## Assigned task
If a line in the entries includes "class", show that line.

(Screenshot and code edit data)
====

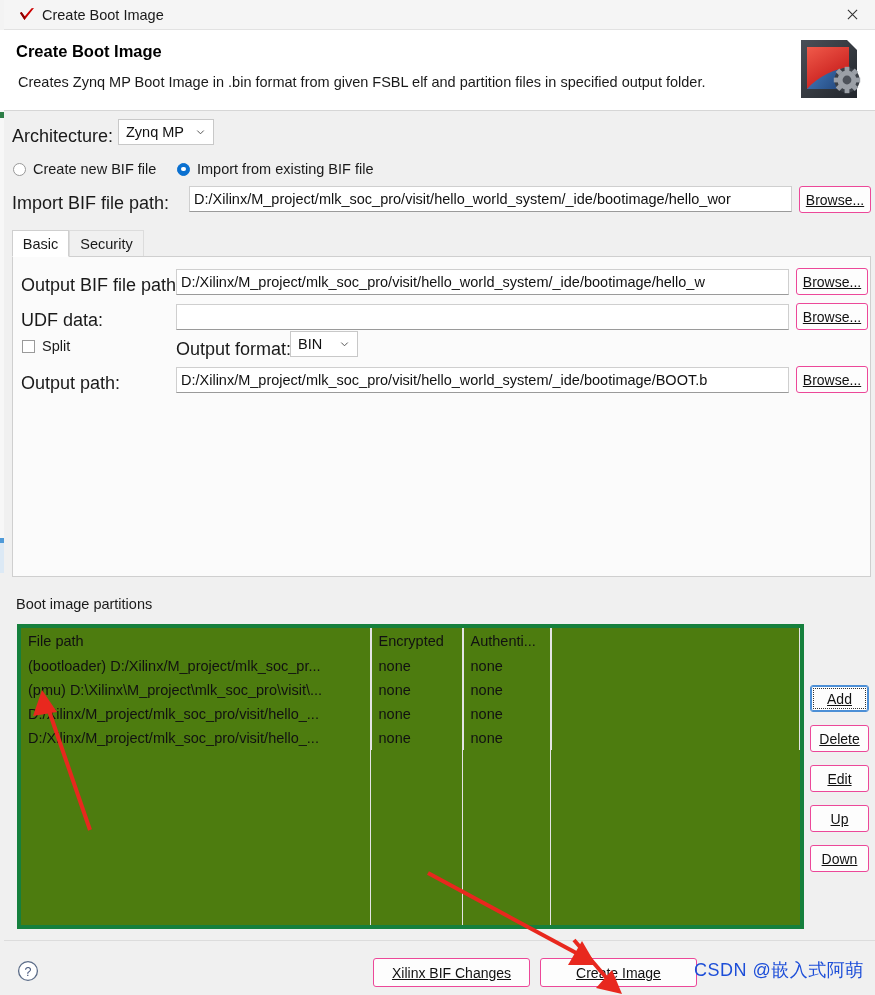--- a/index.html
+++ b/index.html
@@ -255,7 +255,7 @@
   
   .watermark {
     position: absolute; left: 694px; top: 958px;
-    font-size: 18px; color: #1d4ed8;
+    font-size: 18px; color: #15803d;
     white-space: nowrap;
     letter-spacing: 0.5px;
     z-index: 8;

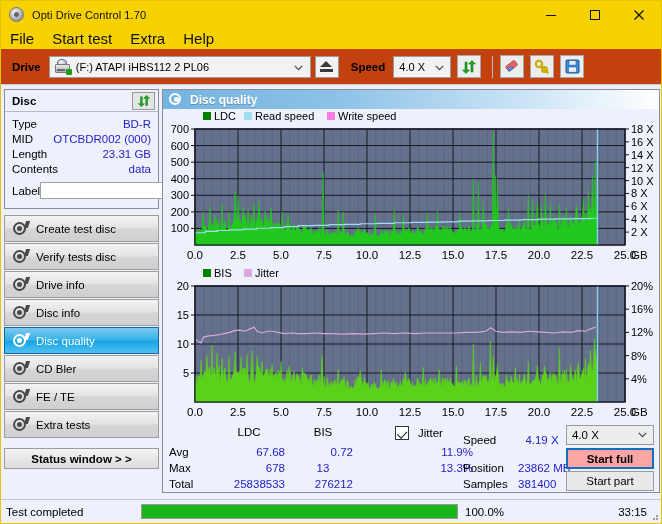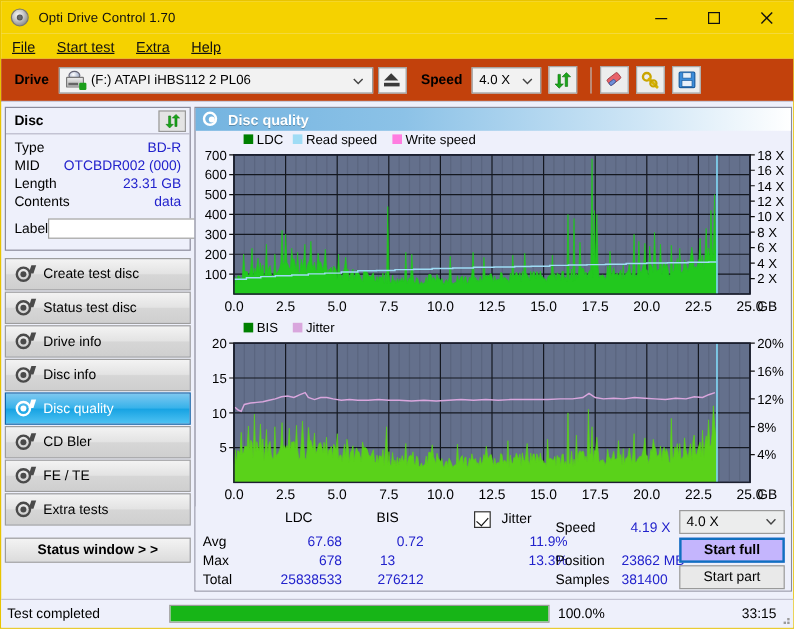--- a/index.html
+++ b/index.html
@@ -58,9 +58,8 @@
     padding-left: 9px;
   }
   .menuitem {
-    font-size: 12px; color:#111; padding: 1px 9px 1px 0; margin-right: 9px;
+    font-size: 15px; color:#111; padding: 1px 9px 1px 0; margin-right: 9px;
     cursor: default;
-    text-decoration: underline;
   }
 
   

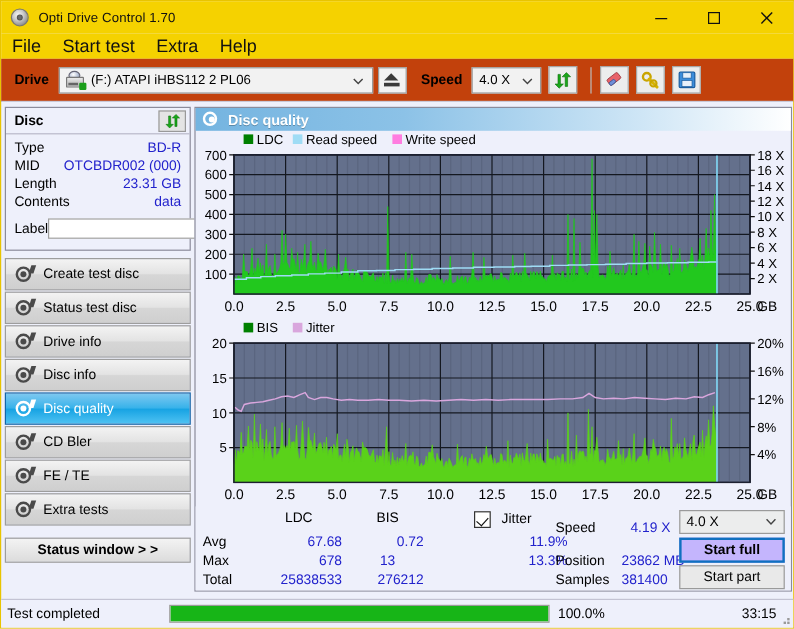--- a/index.html
+++ b/index.html
@@ -377,7 +377,7 @@
             <i class="dot"></i>
             <i class="tick"></i>
           </span>
-        <span>Status test disc</span>
+        <span>Verify tests disc</span>
       </div>
       <div class="navbtn">
         <span class="navicon">

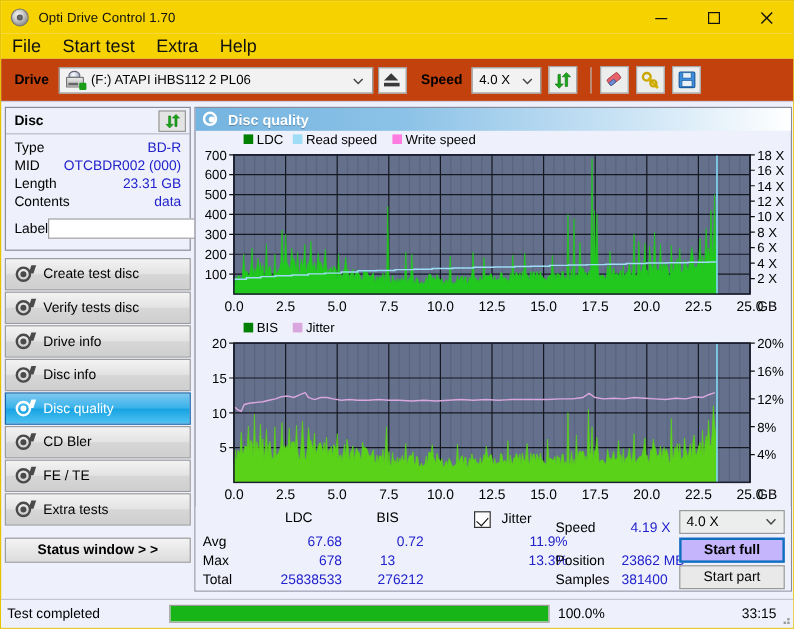--- a/index.html
+++ b/index.html
@@ -201,7 +201,7 @@
   .speedsel .chev{position:absolute;right:6px;top:6px;}
   .startfull {
     position:absolute; right:5px; top:26px; width:88px;height:21px;
-    background:#c4b5fd;border:2px solid #1070c0;
+    background:#fca5a5;border:2px solid #1070c0;
     display:flex;align-items:center;justify-content:center;font-size:11.5px;font-weight:bold;
   }
   .startpart {

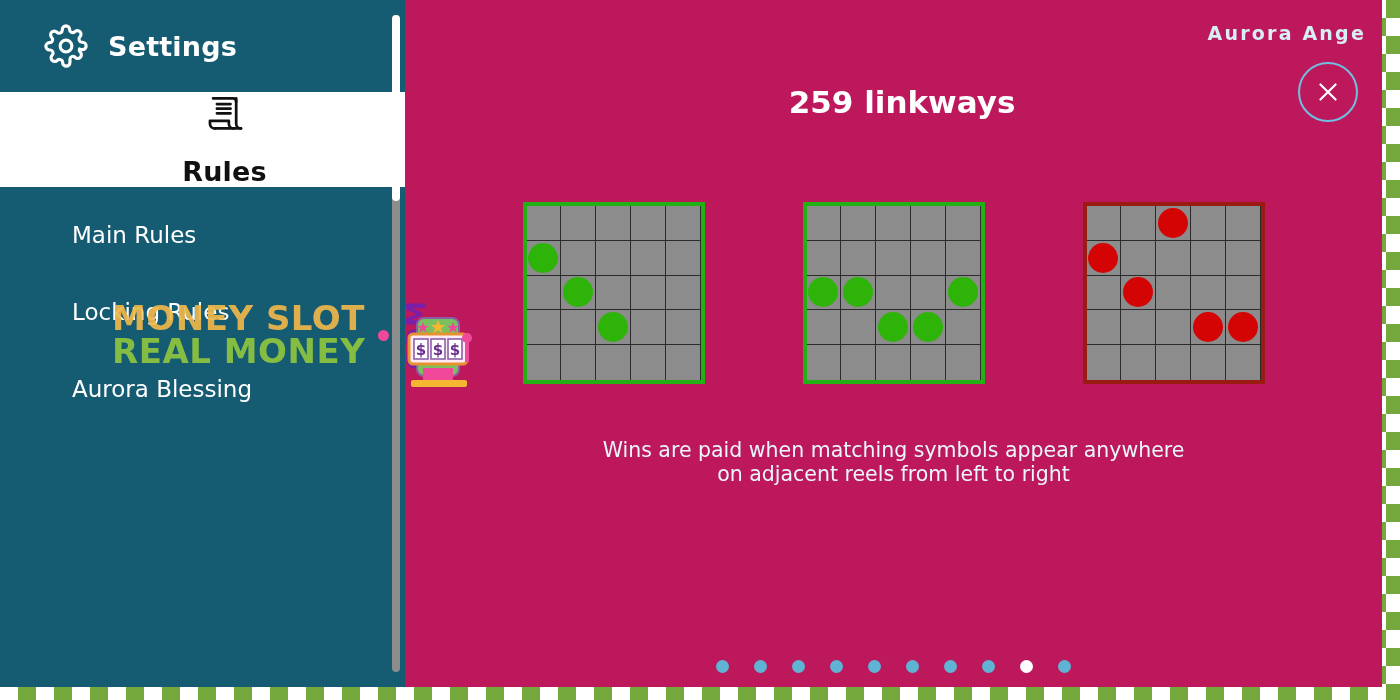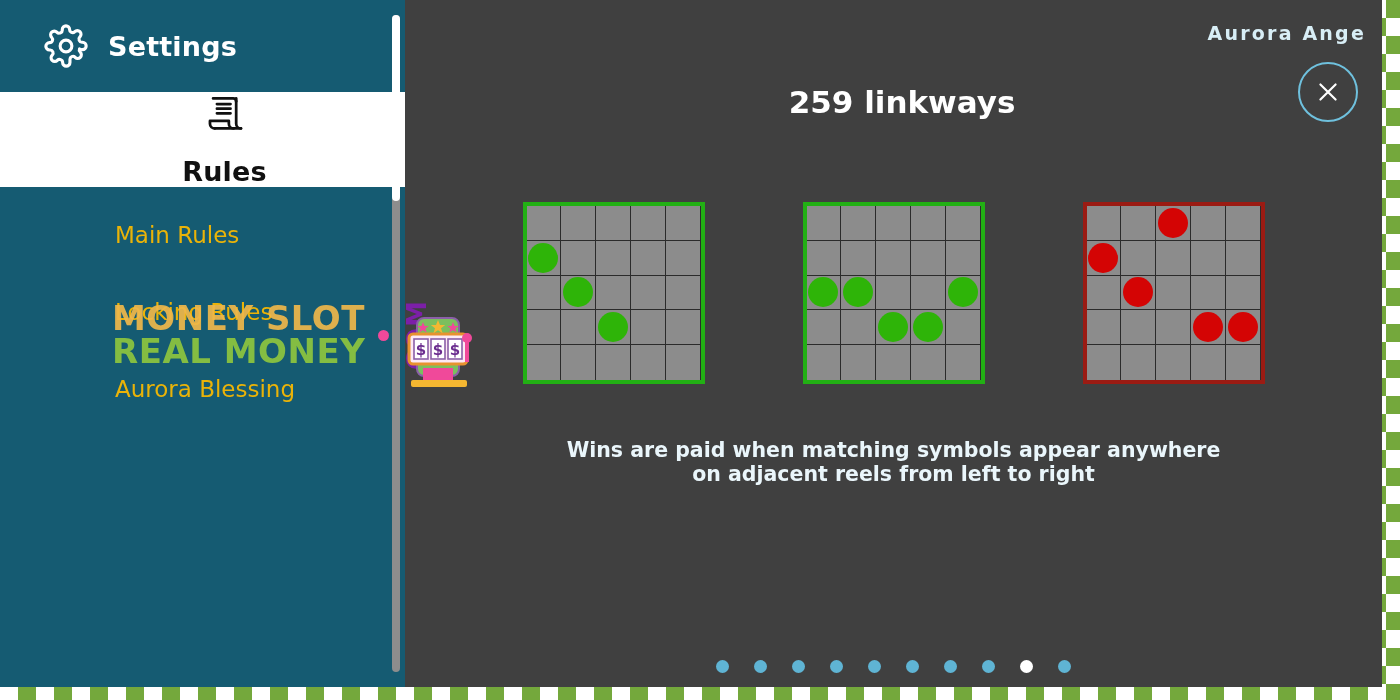--- a/index.html
+++ b/index.html
@@ -78,7 +78,7 @@
   #content {
     position: relative;
     flex: 1 1 auto;
-    background: #404040;
+    background: #be185d;
     height: 100%;
     overflow: hidden;
     padding-left: 17px;

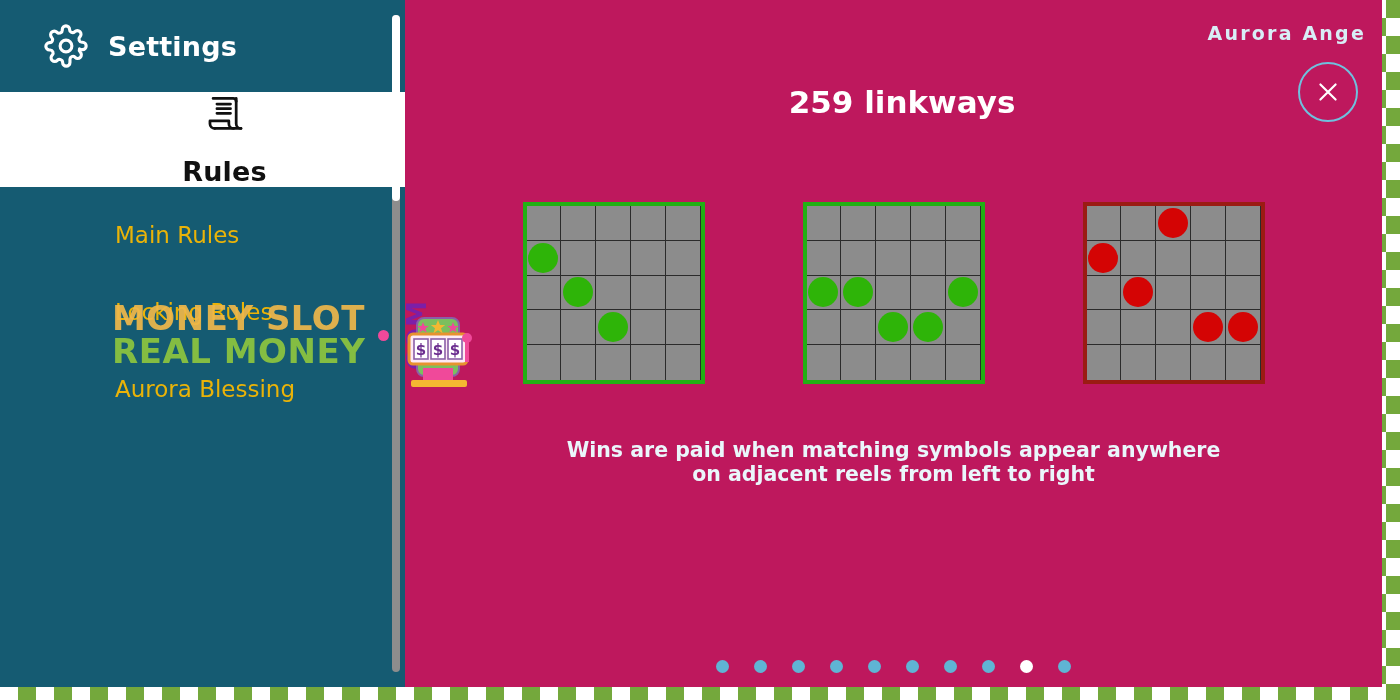--- a/index.html
+++ b/index.html
@@ -55,10 +55,9 @@
     height: 77px;
     display: flex; align-items: center;
     padding-left: 72px;
-    color: #eab308;
+    color: #ffffff;
     font-size: 23px; font-weight: 500;
     white-space: nowrap;
-    margin-left: 43px;
   }
   #sub-main-rules { margin-top: 9px; }
 

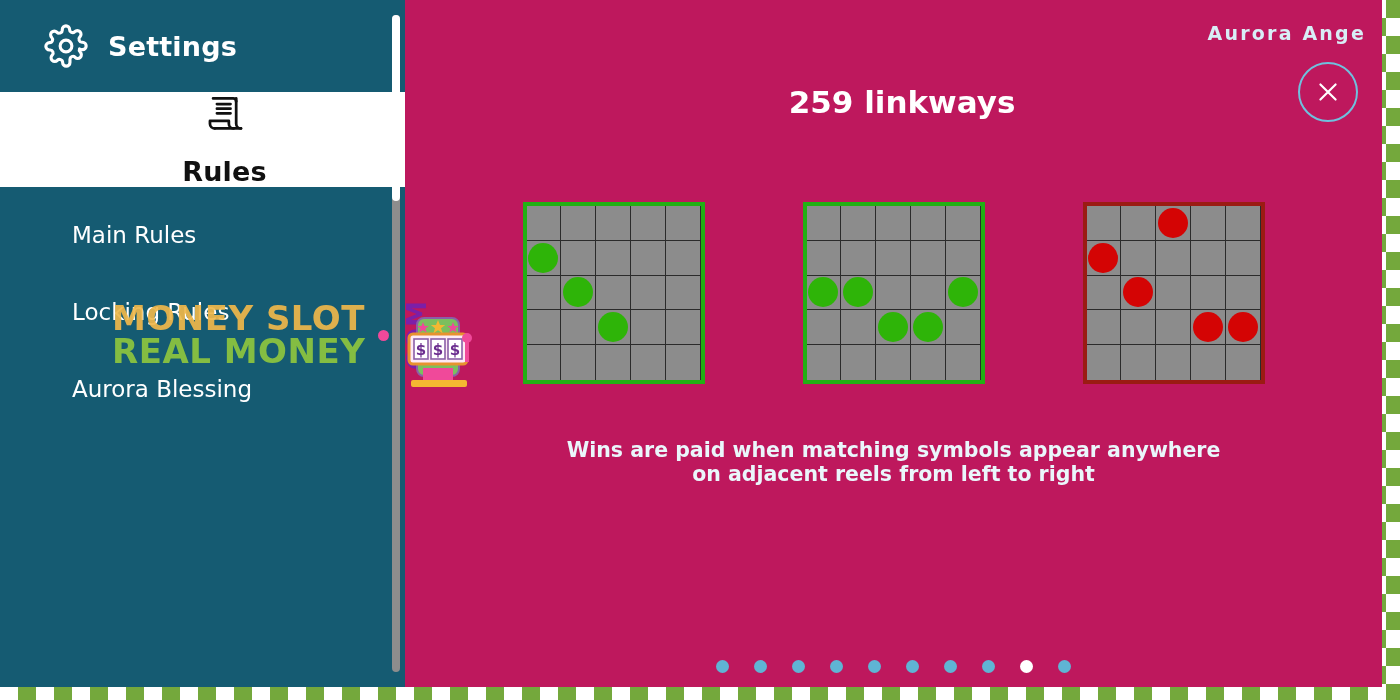--- a/index.html
+++ b/index.html
@@ -138,7 +138,7 @@
     position: absolute; left: 50%; transform: translateX(-50%);
     top: 438px; width: 660px;
     text-align: center; color: #eaf6fb;
-    font-size: 20.5px; line-height: 1.18; font-weight: 700;
+    font-size: 20.5px; line-height: 1.18; font-weight: 400;
   }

====

## Exercise result
             <i class="dot"></i>
             <i class="tick"></i>
       <div class="navbtn">
         <span class="navicon">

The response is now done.